The return of multi-hyphenate Miranda July kicks off a quartet of crime films premiering at Sundance. Richard Jenkins and Debra Winger star as hardened con artists who’ve spent more than a quarter of a century years raising a child (Evan Rachel Wood) they hope will turn into a heist icon.
The Nest
Sean Durkin’s mostly UK-set thriller features Jude Law and Carrie Coon as a couple who relocate from Washington in the 1980s and wind up going bananas inside their isolated manor house. It is Durkin’s second feature after Martha Marcy May Marlene, and features Anne Reid in the number three role, which can only be an enticement.
Lost Girls
Documentarian Liz Garbus goes true crime for this story of a woman searching for her missing daughter who uncovers a possible serial killer targeting Long Island sex workers. Leave No Trace breakout Thomasin McKenzie co-stars with Amy Ryan; Lola Kirke and Gabriel Byrne also appear.
Promising Young Woman
Killing Eve series two showrunner Emerald Fennell directs this super-buzzy thriller. It stars Carey Mulligan as the duplicitous title character, whose past is valiantly trying to catch up with her. This looks like a bracing change of tack into neo-noir for Mulligan, a great actor in need of a surprising second act. Bo Burnham, Alison Brie, Jennifer Coolidge and Molly Shannon co-star.

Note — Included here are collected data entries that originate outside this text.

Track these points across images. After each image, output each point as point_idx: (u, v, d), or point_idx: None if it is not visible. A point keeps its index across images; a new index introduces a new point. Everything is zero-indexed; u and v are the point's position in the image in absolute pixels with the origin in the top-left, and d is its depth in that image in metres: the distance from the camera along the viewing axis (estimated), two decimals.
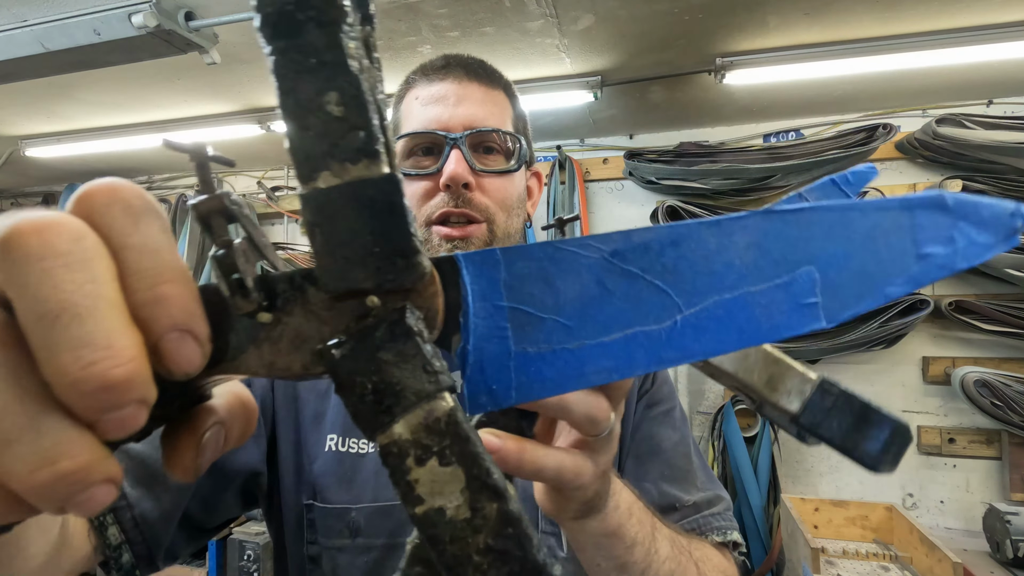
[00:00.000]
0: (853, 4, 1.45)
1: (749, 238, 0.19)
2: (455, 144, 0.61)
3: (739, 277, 0.19)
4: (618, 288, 0.19)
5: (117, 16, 1.32)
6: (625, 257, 0.20)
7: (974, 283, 2.06)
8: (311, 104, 0.18)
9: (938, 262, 0.18)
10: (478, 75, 0.66)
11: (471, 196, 0.61)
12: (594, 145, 2.53)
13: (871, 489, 2.15)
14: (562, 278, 0.20)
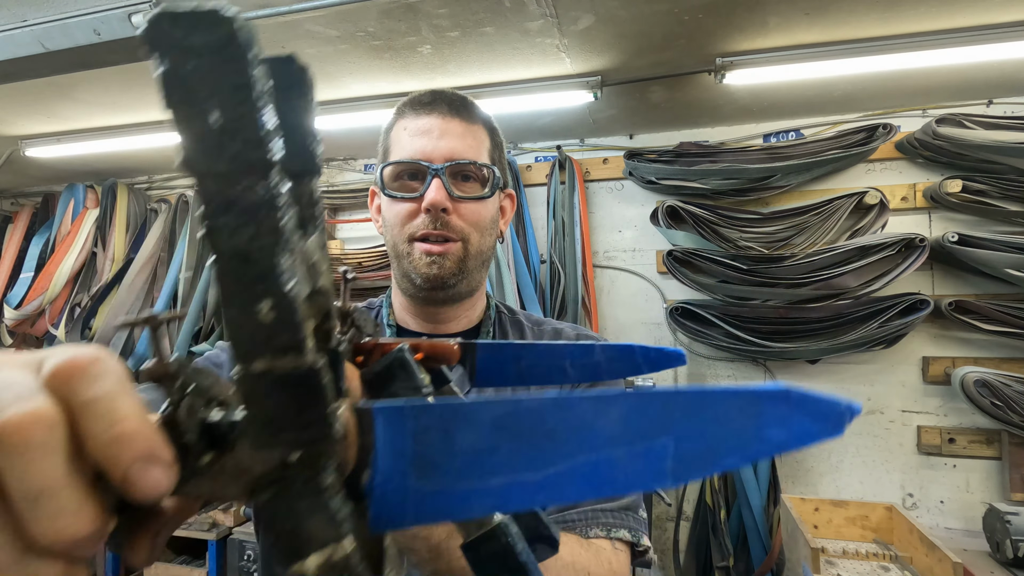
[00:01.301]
0: (853, 4, 1.45)
1: (621, 411, 0.23)
2: (436, 173, 0.72)
3: (607, 441, 0.23)
4: (504, 444, 0.23)
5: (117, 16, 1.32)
6: (517, 419, 0.23)
7: (974, 283, 2.06)
8: (247, 308, 0.21)
9: (774, 443, 0.22)
10: (459, 112, 0.76)
11: (449, 219, 0.72)
12: (594, 145, 2.53)
13: (871, 489, 2.15)
14: (460, 432, 0.23)
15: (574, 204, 2.43)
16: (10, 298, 2.76)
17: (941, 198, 2.03)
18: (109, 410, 0.21)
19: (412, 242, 0.73)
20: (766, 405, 0.22)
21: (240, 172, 0.20)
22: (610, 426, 0.23)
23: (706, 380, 2.36)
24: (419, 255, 0.72)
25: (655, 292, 2.43)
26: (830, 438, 0.22)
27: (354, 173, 2.83)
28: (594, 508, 0.68)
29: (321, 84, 1.95)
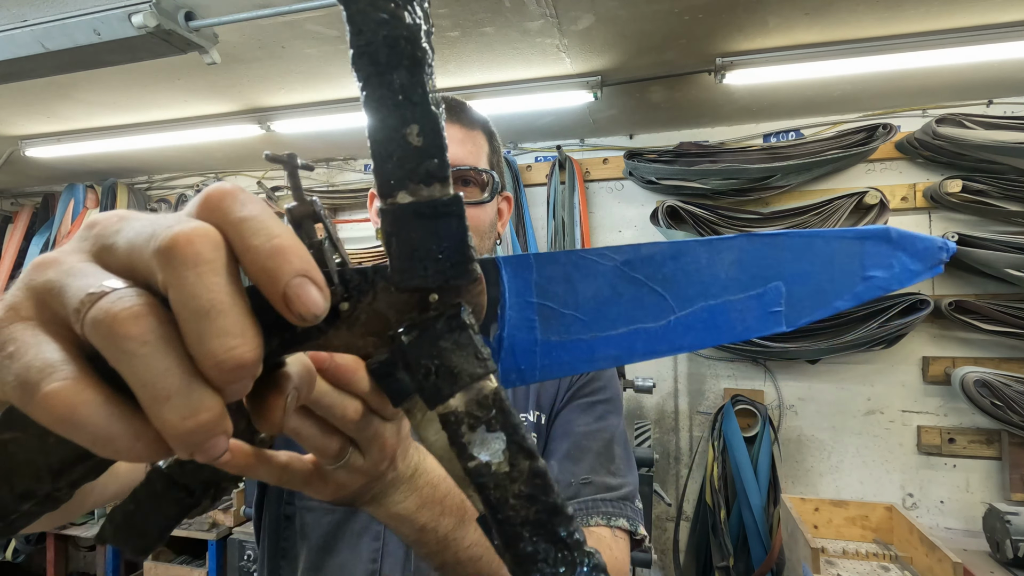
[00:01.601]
0: (853, 4, 1.45)
1: (734, 256, 0.23)
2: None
3: (723, 287, 0.23)
4: (626, 291, 0.24)
5: (117, 16, 1.32)
6: (634, 266, 0.24)
7: (974, 283, 2.06)
8: (396, 134, 0.21)
9: (878, 283, 0.22)
10: (459, 117, 0.78)
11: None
12: (594, 145, 2.53)
13: (871, 489, 2.15)
14: (582, 281, 0.24)
15: (574, 204, 2.43)
16: None
17: (941, 198, 2.03)
18: (265, 226, 0.21)
19: None
20: (869, 245, 0.23)
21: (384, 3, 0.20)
22: (725, 270, 0.23)
23: (706, 380, 2.37)
24: None
25: None
26: (930, 276, 0.22)
27: (354, 173, 2.83)
28: (594, 499, 0.70)
29: (321, 84, 1.95)
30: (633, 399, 2.42)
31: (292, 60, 1.74)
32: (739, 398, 2.24)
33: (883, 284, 0.22)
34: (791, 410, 2.26)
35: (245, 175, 3.00)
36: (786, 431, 2.25)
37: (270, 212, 0.22)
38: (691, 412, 2.38)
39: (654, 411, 2.42)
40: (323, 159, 2.84)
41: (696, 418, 2.37)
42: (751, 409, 2.21)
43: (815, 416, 2.23)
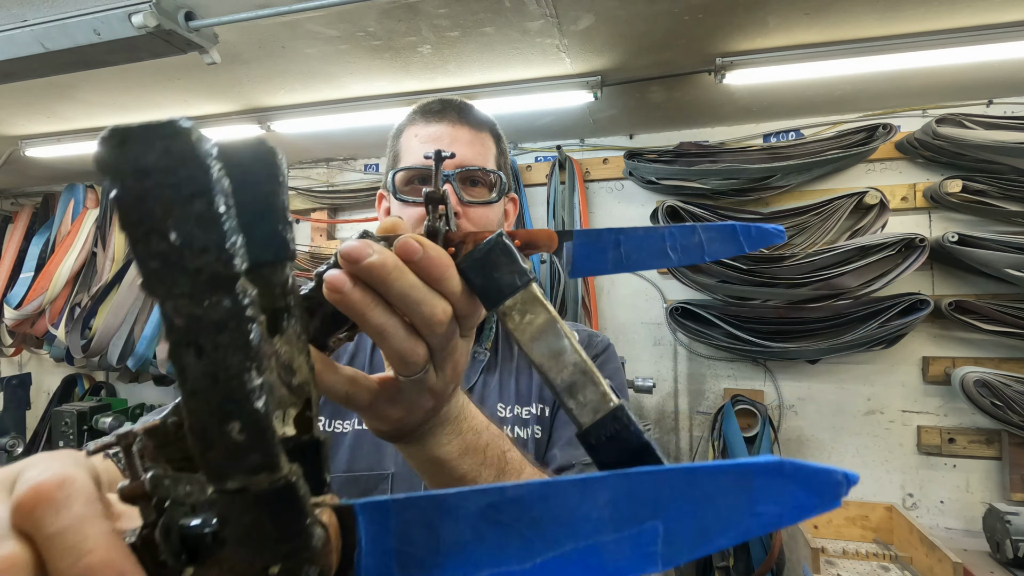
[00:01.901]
0: (853, 4, 1.45)
1: (607, 496, 0.22)
2: (447, 179, 0.74)
3: (595, 528, 0.22)
4: (489, 534, 0.23)
5: (117, 16, 1.32)
6: (499, 509, 0.23)
7: (974, 283, 2.06)
8: (217, 429, 0.20)
9: (767, 520, 0.21)
10: (468, 119, 0.80)
11: (458, 223, 0.74)
12: (594, 145, 2.53)
13: (871, 489, 2.15)
14: (443, 525, 0.23)
15: (574, 204, 2.43)
16: (10, 298, 2.76)
17: (941, 198, 2.03)
18: (75, 543, 0.20)
19: None
20: (758, 479, 0.21)
21: (203, 290, 0.19)
22: (597, 511, 0.22)
23: (706, 380, 2.37)
24: None
25: (655, 292, 2.43)
26: (827, 511, 0.21)
27: (354, 173, 2.83)
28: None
29: (321, 84, 1.95)
30: (633, 399, 2.42)
31: (292, 60, 1.74)
32: (739, 398, 2.24)
33: (774, 520, 0.21)
34: (791, 410, 2.26)
35: None
36: (786, 431, 2.25)
37: (87, 513, 0.21)
38: (691, 412, 2.38)
39: (654, 411, 2.42)
40: (323, 159, 2.84)
41: (696, 418, 2.37)
42: (751, 409, 2.21)
43: (815, 416, 2.23)
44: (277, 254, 0.27)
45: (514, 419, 0.79)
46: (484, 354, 0.85)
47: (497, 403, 0.81)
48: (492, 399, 0.81)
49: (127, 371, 2.85)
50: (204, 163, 0.19)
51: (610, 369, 0.85)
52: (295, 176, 2.87)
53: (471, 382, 0.82)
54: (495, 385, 0.83)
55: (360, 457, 0.75)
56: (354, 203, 2.75)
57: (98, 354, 2.67)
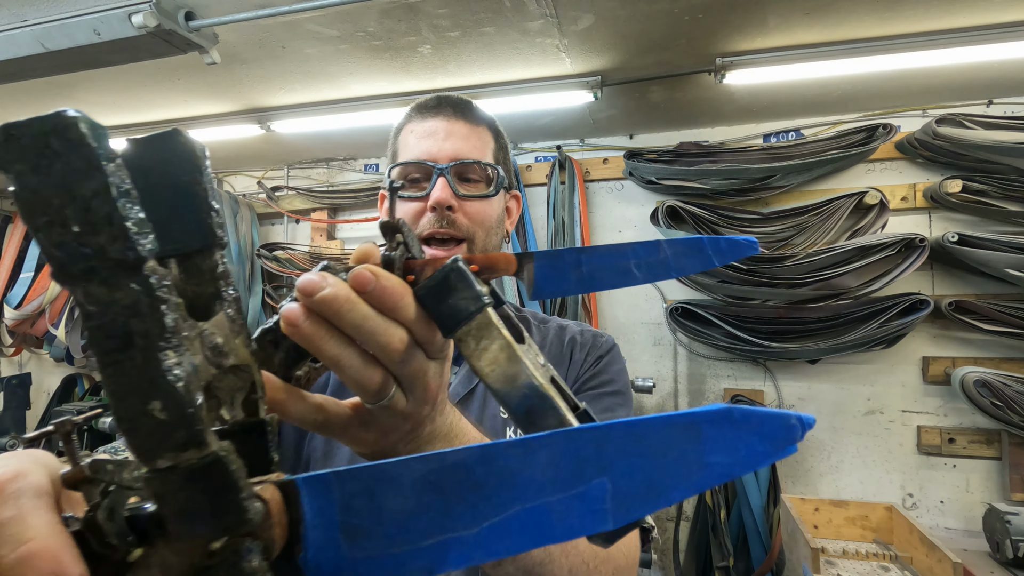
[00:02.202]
0: (853, 4, 1.45)
1: (550, 456, 0.22)
2: (441, 173, 0.74)
3: (539, 489, 0.22)
4: (433, 502, 0.23)
5: (117, 16, 1.32)
6: (440, 475, 0.23)
7: (974, 283, 2.06)
8: (139, 408, 0.20)
9: (719, 470, 0.20)
10: (464, 114, 0.79)
11: (454, 217, 0.74)
12: (594, 145, 2.53)
13: (871, 489, 2.15)
14: (385, 495, 0.23)
15: (574, 204, 2.43)
16: (10, 298, 2.76)
17: (941, 198, 2.03)
18: (16, 532, 0.21)
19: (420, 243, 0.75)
20: (707, 428, 0.20)
21: (110, 275, 0.19)
22: (540, 472, 0.22)
23: (706, 380, 2.37)
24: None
25: (655, 292, 2.43)
26: (782, 456, 0.20)
27: (354, 173, 2.83)
28: None
29: (321, 84, 1.95)
30: (633, 399, 2.42)
31: (292, 60, 1.74)
32: (739, 398, 2.24)
33: (726, 470, 0.20)
34: (791, 410, 2.26)
35: (245, 175, 3.00)
36: None
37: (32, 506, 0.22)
38: None
39: (654, 411, 2.42)
40: (323, 159, 2.84)
41: None
42: None
43: (815, 416, 2.23)
44: (204, 241, 0.27)
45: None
46: None
47: (500, 406, 0.80)
48: (495, 402, 0.79)
49: None
50: (94, 151, 0.19)
51: (614, 370, 0.83)
52: (295, 176, 2.88)
53: (472, 384, 0.81)
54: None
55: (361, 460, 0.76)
56: (354, 203, 2.75)
57: None
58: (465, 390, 0.79)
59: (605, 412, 0.75)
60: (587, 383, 0.79)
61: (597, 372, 0.80)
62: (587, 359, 0.82)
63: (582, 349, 0.83)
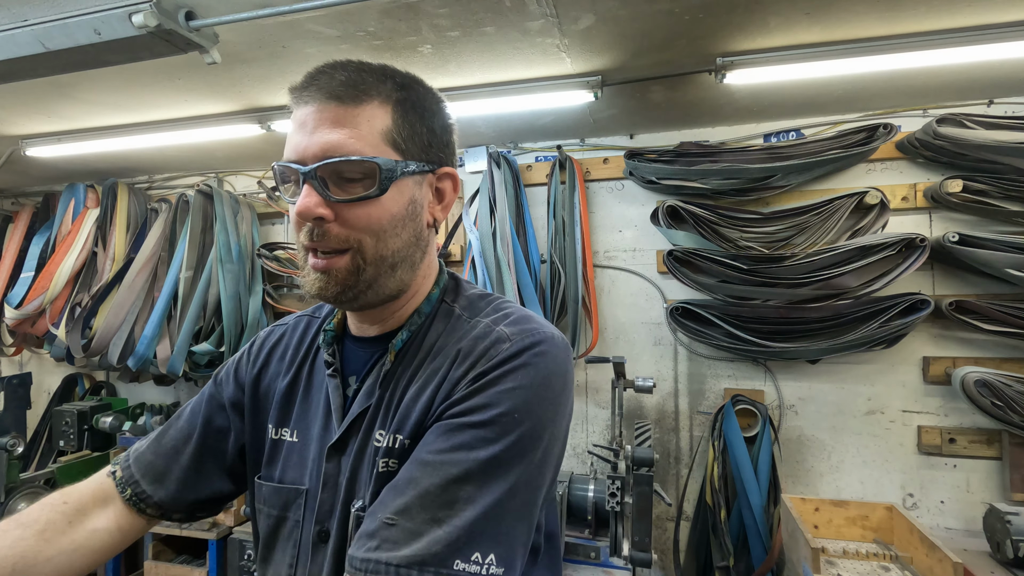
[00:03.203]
0: (854, 4, 1.45)
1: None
2: (306, 178, 0.61)
3: None
4: None
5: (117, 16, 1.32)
6: None
7: (975, 283, 2.06)
8: None
9: None
10: (339, 95, 0.62)
11: (327, 228, 0.62)
12: (594, 145, 2.53)
13: (871, 489, 2.15)
14: None
15: (574, 204, 2.43)
16: (11, 298, 2.76)
17: (942, 198, 2.03)
18: None
19: (306, 252, 0.65)
20: None
21: None
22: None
23: (706, 380, 2.37)
24: (308, 270, 0.65)
25: (655, 292, 2.43)
26: None
27: None
28: (375, 557, 0.54)
29: None
30: (633, 399, 2.42)
31: (292, 60, 1.74)
32: (739, 398, 2.24)
33: None
34: (791, 410, 2.26)
35: (245, 175, 3.00)
36: (786, 431, 2.25)
37: None
38: (691, 412, 2.38)
39: (654, 411, 2.42)
40: None
41: (696, 418, 2.37)
42: (751, 409, 2.21)
43: (815, 416, 2.23)
44: None
45: (386, 450, 0.65)
46: (388, 364, 0.70)
47: (377, 430, 0.67)
48: (376, 422, 0.68)
49: (127, 370, 2.85)
50: None
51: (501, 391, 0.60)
52: None
53: (369, 400, 0.69)
54: (386, 403, 0.68)
55: (289, 469, 0.73)
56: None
57: (98, 354, 2.68)
58: (361, 408, 0.69)
59: (455, 450, 0.57)
60: (455, 404, 0.61)
61: (477, 388, 0.61)
62: (466, 376, 0.62)
63: (462, 363, 0.64)
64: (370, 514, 0.58)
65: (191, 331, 2.61)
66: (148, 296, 2.75)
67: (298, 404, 0.76)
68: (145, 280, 2.73)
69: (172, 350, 2.61)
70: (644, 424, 2.04)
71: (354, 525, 0.64)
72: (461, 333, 0.68)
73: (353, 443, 0.68)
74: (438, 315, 0.73)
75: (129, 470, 0.78)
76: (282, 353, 0.82)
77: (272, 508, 0.73)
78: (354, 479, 0.67)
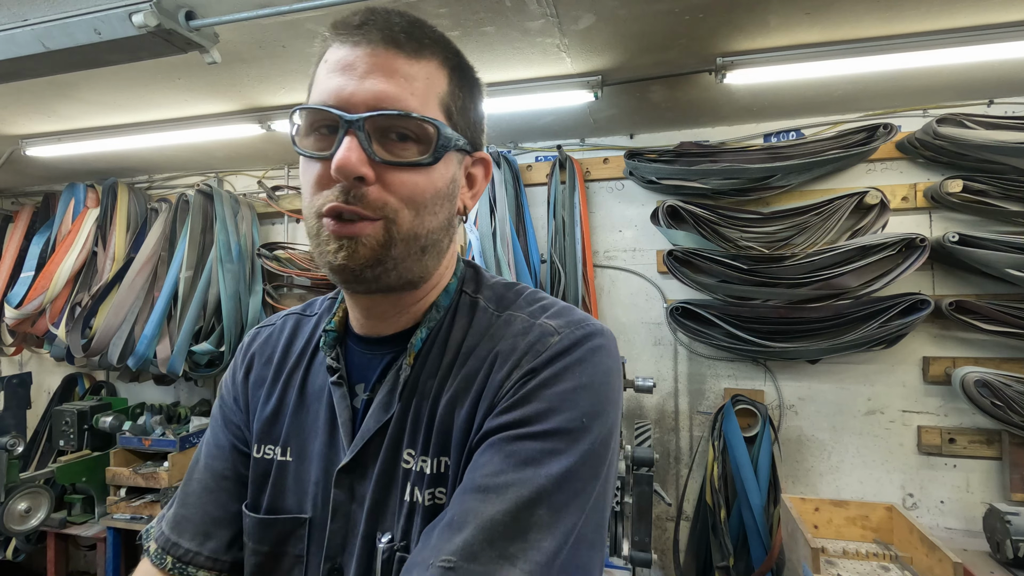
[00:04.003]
0: (854, 4, 1.45)
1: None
2: (351, 127, 0.51)
3: None
4: None
5: (117, 15, 1.32)
6: None
7: (975, 283, 2.06)
8: None
9: None
10: (400, 42, 0.53)
11: (366, 191, 0.52)
12: (594, 145, 2.53)
13: (871, 489, 2.15)
14: None
15: (574, 204, 2.43)
16: (11, 297, 2.76)
17: (942, 198, 2.03)
18: None
19: (320, 218, 0.54)
20: None
21: None
22: None
23: (706, 380, 2.37)
24: (327, 237, 0.53)
25: (655, 292, 2.43)
26: None
27: None
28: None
29: None
30: (633, 399, 2.42)
31: (292, 60, 1.74)
32: (739, 398, 2.24)
33: None
34: (791, 410, 2.26)
35: (245, 174, 3.00)
36: (786, 431, 2.25)
37: None
38: (691, 412, 2.38)
39: (654, 411, 2.42)
40: None
41: (696, 418, 2.37)
42: (751, 409, 2.21)
43: (815, 416, 2.23)
44: None
45: (417, 476, 0.56)
46: (407, 369, 0.60)
47: (405, 449, 0.57)
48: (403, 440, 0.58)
49: (127, 370, 2.85)
50: None
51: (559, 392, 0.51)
52: (295, 175, 2.87)
53: (388, 414, 0.59)
54: (412, 417, 0.58)
55: (282, 494, 0.62)
56: None
57: (98, 353, 2.68)
58: (377, 424, 0.59)
59: (519, 468, 0.47)
60: (507, 412, 0.52)
61: (526, 395, 0.52)
62: (510, 376, 0.54)
63: (502, 365, 0.55)
64: (417, 563, 0.46)
65: (191, 331, 2.61)
66: (148, 296, 2.75)
67: (290, 416, 0.65)
68: (145, 280, 2.73)
69: (172, 350, 2.61)
70: (644, 424, 2.04)
71: (385, 563, 0.54)
72: (493, 330, 0.59)
73: (372, 466, 0.57)
74: (459, 308, 0.63)
75: (163, 536, 0.65)
76: (268, 356, 0.70)
77: (261, 544, 0.61)
78: (377, 509, 0.56)
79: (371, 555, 0.55)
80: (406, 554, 0.54)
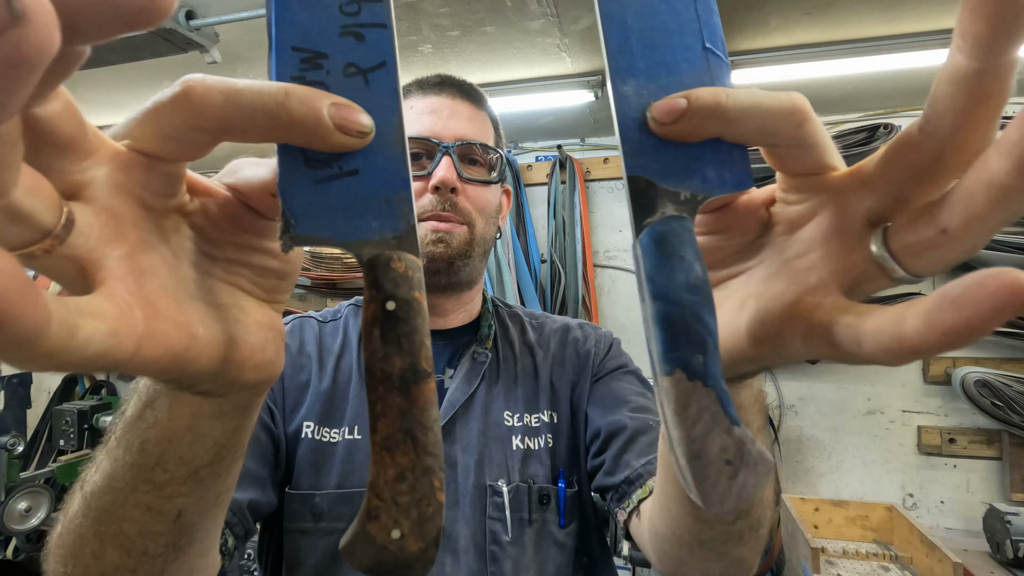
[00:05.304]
0: (855, 4, 1.45)
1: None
2: (447, 151, 0.69)
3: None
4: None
5: None
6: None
7: None
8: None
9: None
10: (468, 96, 0.75)
11: (456, 200, 0.70)
12: (595, 144, 2.53)
13: (871, 489, 2.15)
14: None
15: (575, 204, 2.43)
16: None
17: None
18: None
19: (425, 221, 0.71)
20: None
21: None
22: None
23: None
24: (425, 232, 0.69)
25: None
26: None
27: None
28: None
29: None
30: None
31: None
32: None
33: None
34: (791, 410, 2.26)
35: None
36: (786, 431, 2.25)
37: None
38: None
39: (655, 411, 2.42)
40: None
41: None
42: None
43: (815, 416, 2.23)
44: None
45: (523, 428, 0.73)
46: (485, 355, 0.76)
47: (504, 411, 0.74)
48: (498, 407, 0.74)
49: None
50: None
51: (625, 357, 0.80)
52: None
53: (472, 388, 0.74)
54: (500, 391, 0.75)
55: (352, 471, 0.67)
56: None
57: None
58: (464, 396, 0.73)
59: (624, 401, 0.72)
60: (604, 364, 0.77)
61: (609, 358, 0.78)
62: (593, 353, 0.79)
63: (584, 344, 0.80)
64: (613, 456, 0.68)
65: None
66: None
67: (352, 399, 0.71)
68: None
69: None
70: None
71: (513, 495, 0.68)
72: (546, 330, 0.82)
73: (463, 427, 0.71)
74: (504, 315, 0.83)
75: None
76: (299, 348, 0.74)
77: (336, 521, 0.64)
78: (482, 461, 0.70)
79: (480, 497, 0.68)
80: (547, 485, 0.71)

The Trial of the Chicago 7
Aaron Sorkin’s second film as director as well as quip chief looks closer to his home turf than the patchy Molly’s Game. This is a dramatisation of the case of the Chicago Seven, who were charged with anti-democratic actions in 1968 – which means, in film terms, a ton of fellas facing off in a courtroom. They include Sacha Baron Cohen, Eddie Redmayne, Jeremy Strong, Joseph Gordon-Levitt, Frank Langella, William Hurt, Michael Keaton and Mark Rylance.
Deep Water
Adrian Lyne’s return to the big screen 17 years after Unfaithful will also be – fingers crossed – Ben Affleck’s return to quality film-making. Based on the Patricia Highsmith novel about an unhappily married couple playing increasingly lethal mind games with one another, it suggests Affleck has rightly identified Gone Girl as his last decent picture. Knives Out’s Ana de Armas is his tricksy missus.